En effet, il est important de noter que le nombre d’inscrits d’un établissement de lecture publique ne représente en aucun cas le flux de fréquentation de celui-ci, dans la mesure où la bibliothèque demeure un lieu ouvert à tous sans inscription obligatoire préalable. Il faut par ailleurs souligner le fait que malgré l’essor indéniable d’Internet dans les foyers français qui pourrait détourner les usagers des bibliothèques, l’enquête nationale du CREDOC5 de 2005 fait le constat que la fréquentation des bibliothèques reste en hausse depuis le début des années 806 et encore jusqu’à aujourd’hui7. Les sociologues et conservateurs Bruno Maresca, Françoise Gaudet et Christophe Evans s’appuient sur cette enquête du CREDOC afin d’analyser les publics fréquentant les bibliothèques municipales. Ils font le constat que moins de la moitié des français (35%) de plus de 15 ans fréquentent la bibliothèque, municipale ou non, quel qu’en soit leur usage. Parmi cette partie de la population, seulement un français sur cinq s’est inscrit à au moins un établissement de lecture publique. Ce dernier chiffre montre que les bibliothèques françaises ont encore du chemin à faire quant à leur fréquentation, notamment par rapport à d’autres pays européens qui ont une fréquentation bien plus élevée que chez nous.

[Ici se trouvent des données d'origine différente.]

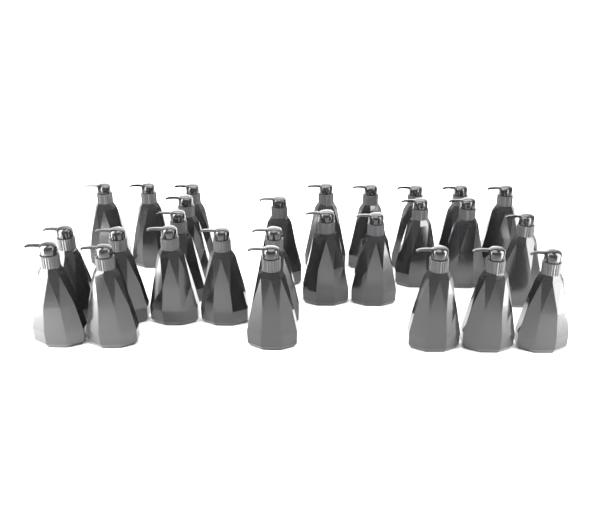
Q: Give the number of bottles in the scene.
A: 27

En France, c’est 75% de la population qui ne fréquente pas la bibliothèque municipale8. Ce chiffre n’est pas négligeable puisqu’il représente une partie conséquente de la population que les bibliothèques de lecture publique doivent encore essayer de toucher. Mais avant de déterminer les causes de non fréquentation ainsi que les moyens d’atteindre ces publics, il est utile de se référer aux quatre familles d’usages auxquelles il est fait mention dans Les bibliothèques municipales en France après le tournant Internet : Attractivité, fréquentation et devenir9 , et ainsi mieux cerner les usages qui sont faits de la bibliothèque. Le premier usage évoqué par les auteurs est nommé « usage classique ». Il renvoie à une catégorie d’utilisateurs, les usagers, qui fréquentent la bibliothèque dans laquelle ils sont inscrits et où ils empruntent généralement des documents. Le second usage renvoie également à la catégorie des usagers et est nommé « fréquentation sans inscription ».

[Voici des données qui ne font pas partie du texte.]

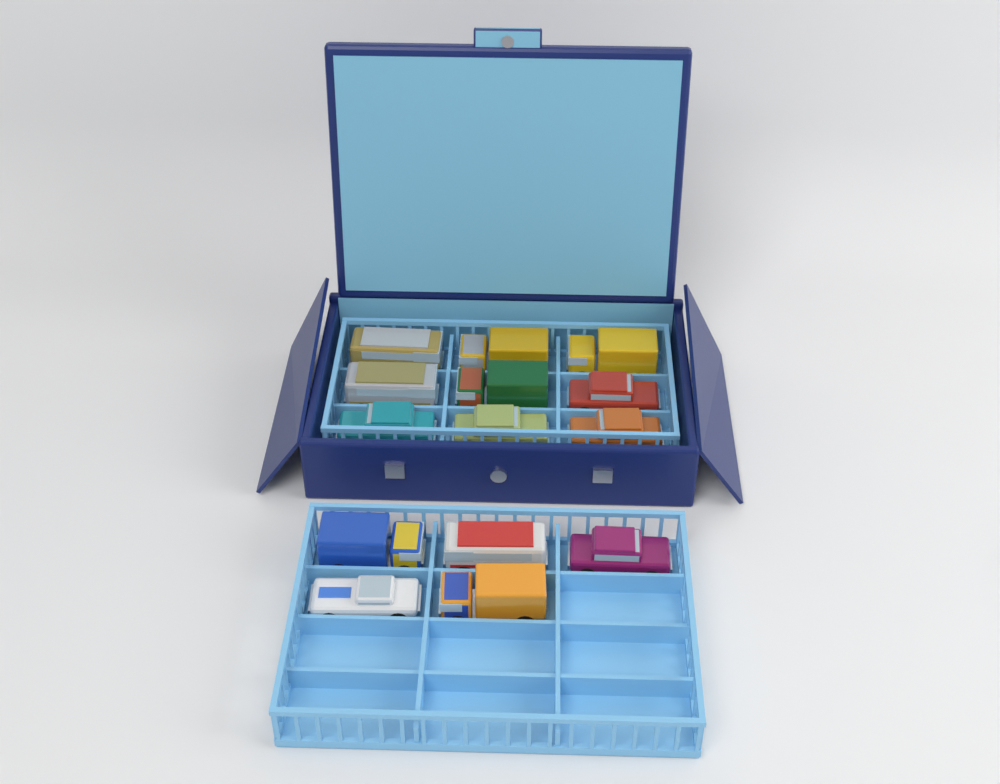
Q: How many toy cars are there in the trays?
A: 14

Il s’agit bien là d’usagers dans la mesure où ils font usage de la bibliothèque, mais ils n’ont pas forcément la nécessité ou le besoin d’emprunter des documents et donc de posséder une carte de prêt. La troisième catégorie, appelée « inscription sans fréquentation des locaux », réunie des utilisateurs particuliers de la bibliothèque dans la mesure où ils sont à cheval entre le statut d’usagers et celui de non-usagers. En effet, l’utilisateur ne fréquente pas le lieu de la bibliothèque, mais cela n’exclut pas la possibilité pour lui de faire usage de sa carte de prêt par le biais d’une tierce personne. Enfin, la dernière catégorie mentionne les personnes qui semblent n’avoir aucune attache avec quelque bibliothèque que ce soit. Les auteurs la classifient sous l’appellation « ni fréquentation ni inscription ». Cette dernière catégorie englobe les non-usagers, mais il convient de relativiser ce non-usage qui peut être trompeur.
En effet, la frontière entre les différents publics et leur manière de faire usage de la bibliothèque est parfois très faible. Il est par ailleurs important d’évoquer un autre type d’utilisateur en parallèle de ceux précédemment évoqués : l’ancien usager. La fréquentation et l’usage de la bibliothèque n’est en effet pas linéaire dans l’existence des individus. Un usager peut avoir été longtemps assidu aux bibliothèques et à un autre moment de sa vie ne plus prioriser l’établissement de lecture publique dans ses centres d’intérêt.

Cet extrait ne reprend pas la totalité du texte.